A veces escuchaba que la criada le decía a su mujer que si ella le contara todas las rarezas que había visto en esa casa se le helaría la sangre en las venas. Un día la señora se quitó un anillo y lo puso en la mesa del comedor. Filip lo tomó y, mecánicamente, se lo guardó en el bolsillo. Poco tiempo después, sin recordar este episodio, le preguntó dónde tenía el anillo, la mujer pensó que se lo había robado la criada.

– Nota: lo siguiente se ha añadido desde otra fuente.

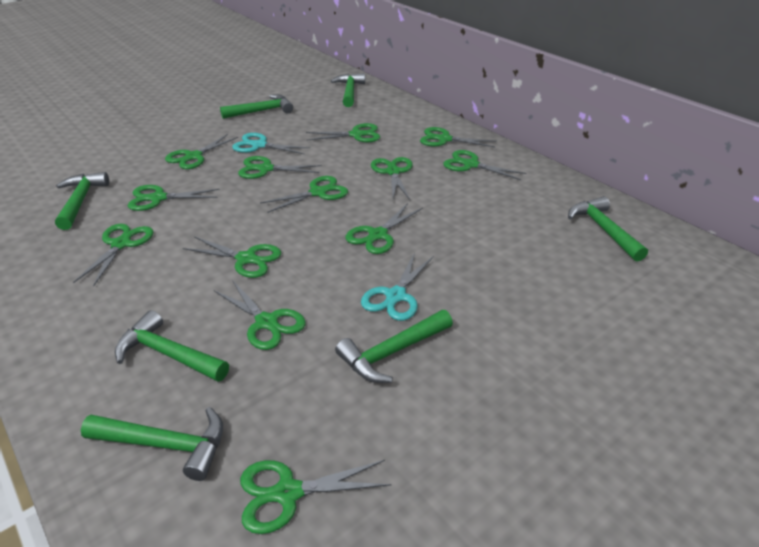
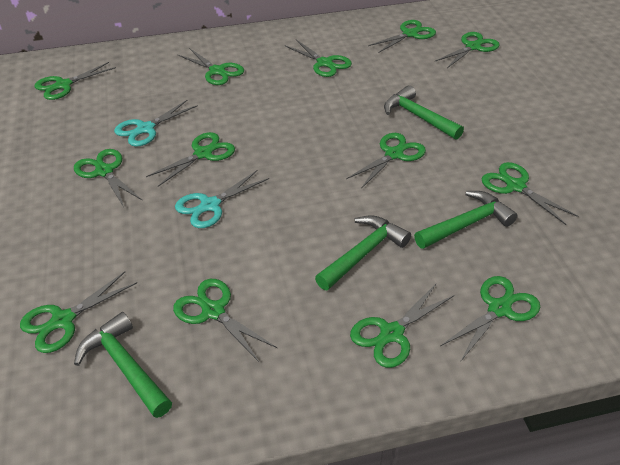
green hammer: 7 -> 4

“!Ladrona! La criada le respondió con los brazos en jarras; ¡Ladrona serás tú!; –¡Cierra el pico!; –¡El pico lo cerrarás tú!; –¡Fuera, fuera de aquí, inmediatamente!; –¡Fuera de aquí! ¡Vaya escena! En todas las ventanas aparecieron caras de criadas, de todas partes llegaban gritos, insultos e improperios, una terrible carcajada resonó fuertemente, y he aquí lo que vi: la criada asió a mi mujer por los cabellos y comenzó a tirar, a tirar, y a través de una especie de niebla me llegó la voz implorante de mi mujer: –¡Filip!”